The legacy of George Romero’s influence on the history of film is so poetically symmetrical with his most famous creation as to defy description. It is an influence that is almost certainly unprecedented either before Night of the Living Dead or since. George Romero is the man responsible for killing the zombie movie genre as it was known before. He is also the man responsible for making zombie movies the most influential “horror” genre of the 21st century.
Like his lumbering “living dead” creatures who aren’t quite people in the same way they used to be, zombie movies are not quite what they used to be. Oh sure, movie zombies look like zombies in movies made before 1968, just like the titular flesh-eating reanimated corpses of the film look like the loved ones laid to rest at some point in the past. But they’re not the same.
Prior to George Romero’s arrival, the zombie was a movie “monster” based on its Haitian voodoo “reality.” That reality states that a person becomes a zombie under the power of a witch doctor’s spell capable of turning a “living” human being with soul into a kind of mindless automaton completely under the witch doctor’s power to control. None of the movies about zombies made before had anything to do with rising from the dead. In order to become a zombie, the rule was rigid and strict: you have to possess a soul, therefore you must still be alive.
Little surprise, then, that the word “zombie” is never mentioned nor even alluded to in Night of the Living Dead. The creatures in that film do not resemble any movie zombies presented before. What they do resemble, however—and quite closely—are the aliens who inhabit the bodies of humans they kill in a 1959 film title Invisible Invaders and the dead which are resurrected as part of another alien threat put into place as Plan 9 From Outer Space.
Invisible Invaders is particularly noteworthy because not only do the aliens who take over the bodies look and movie like the “living dead” of Romero’s film, but that plot of the earlier science fiction flick eventually has a small group of humans hunkering down in a single location to fight off the lumbering horde of pasty-faced invaders. Was Romero directly influenced by Invisible Invaders? Did Ed Wood have an invisible hand himself in guiding the look and behavior of the living dead?
Who knows? The point is moot at this point since it is Romero’s vision which has guided the influence and direction of the transformation of the zombie genre.
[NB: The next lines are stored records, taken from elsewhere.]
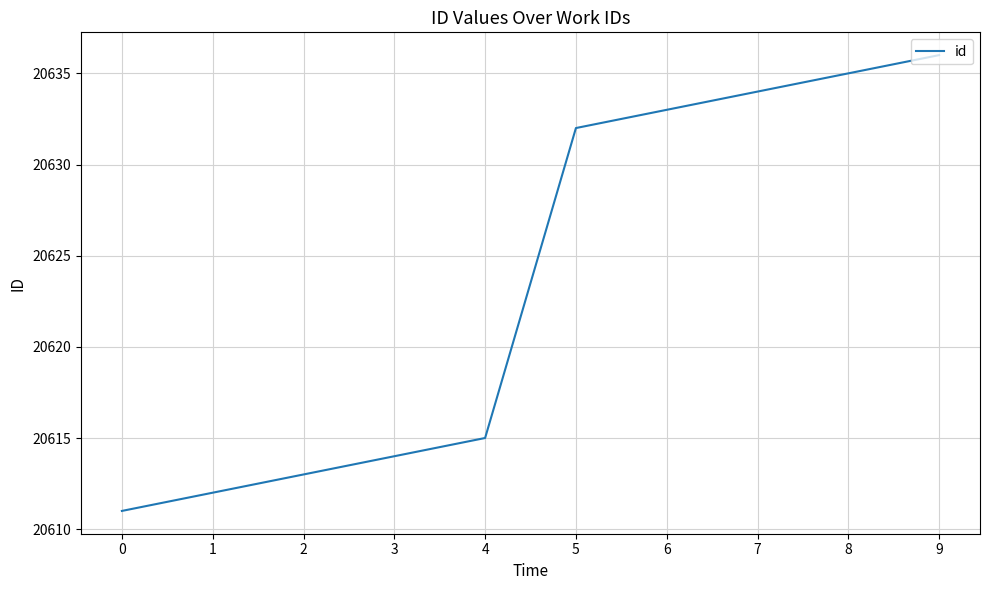

True or false: the data shows 20633 at 6.

True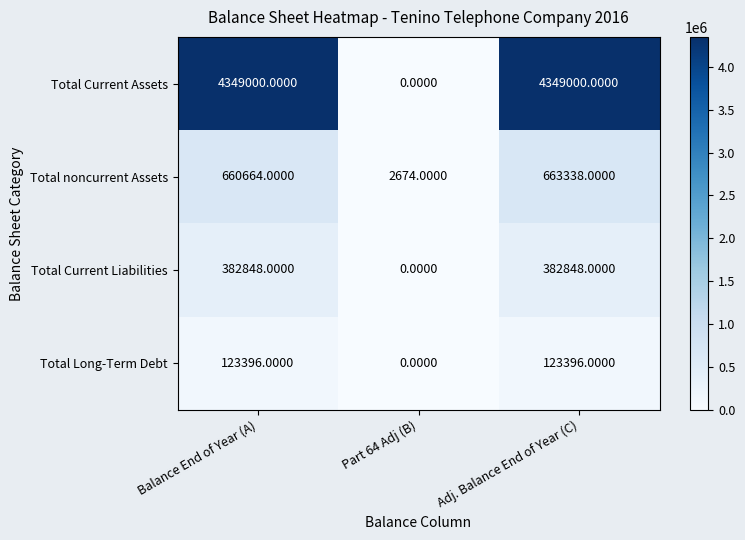

What is the spread (max minus min) of values at Part 64 Adj (B)?

2674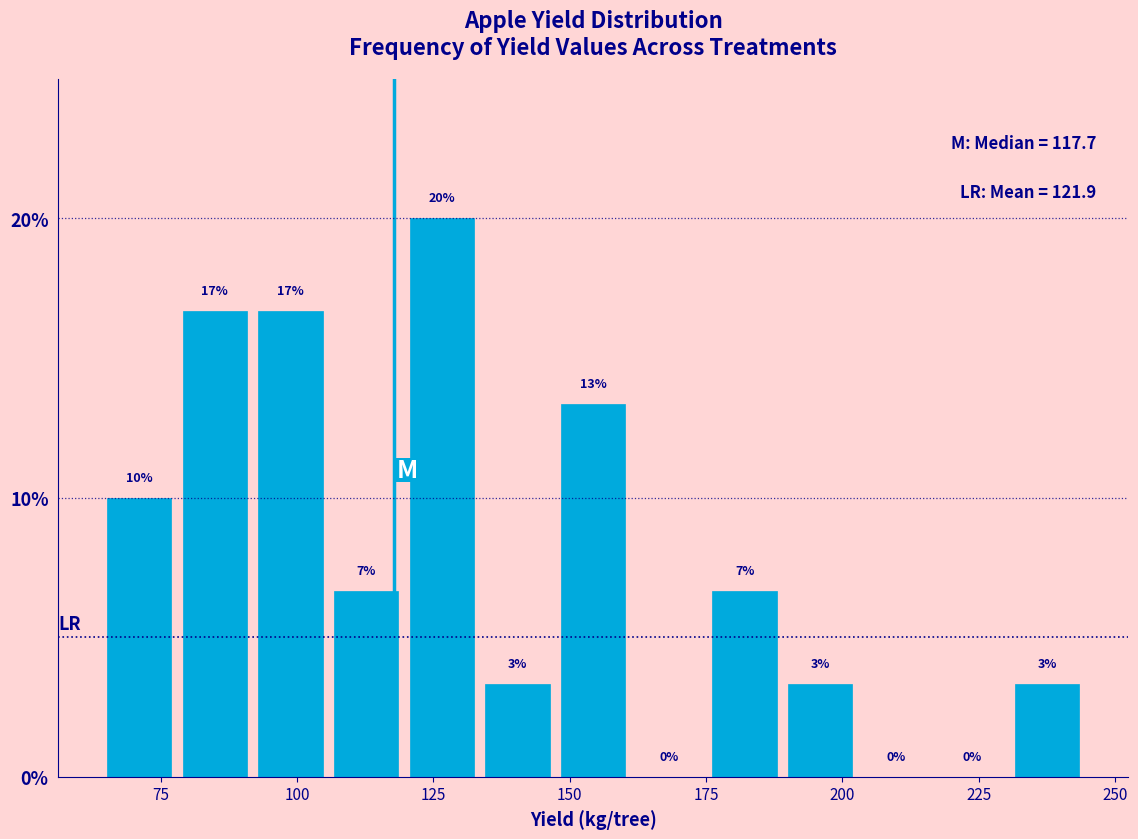

Read against the x-axis, roughly where is the centre of the tallest bar?

125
What had begun as strictly a horror film trope—Bela Lugosi himself starred in a movie titled White Zombie—has through the mediation of George Romero and through no small part the work of revolutionary filmmakers like Oscar-winner Danny Boyle now become as transformed as the resurrected dead.
What was once human became something that was no longer quite human in Romero’s film. Likewise, what was exclusively category within the horror genre at the time that Night of the Living Dead was released is now something no longer quite so exclusive. By the second decade of the 21st century, the zombie movie had movie had moved into being something much closer to science fiction than horror as the zombie had transformed back again into something living.
The “infected” zombies of films like the 24 ____ Later franchise, the [REC] franchise, World War Z and Train to Busan have infected the genre to create a new hybrid that is something like a cross between the pre-Romero horror movies and the post-Romero influence in which zombies became the dead brought back to life. One can only surmise where the zombie genre would be today had it not been for George Romero and Night of the Living Dead. Only one thing is certain and one thing very likely: it would not be where it is today and it almost doubtlessly would not be the most influential horror-based genre of the 21st century.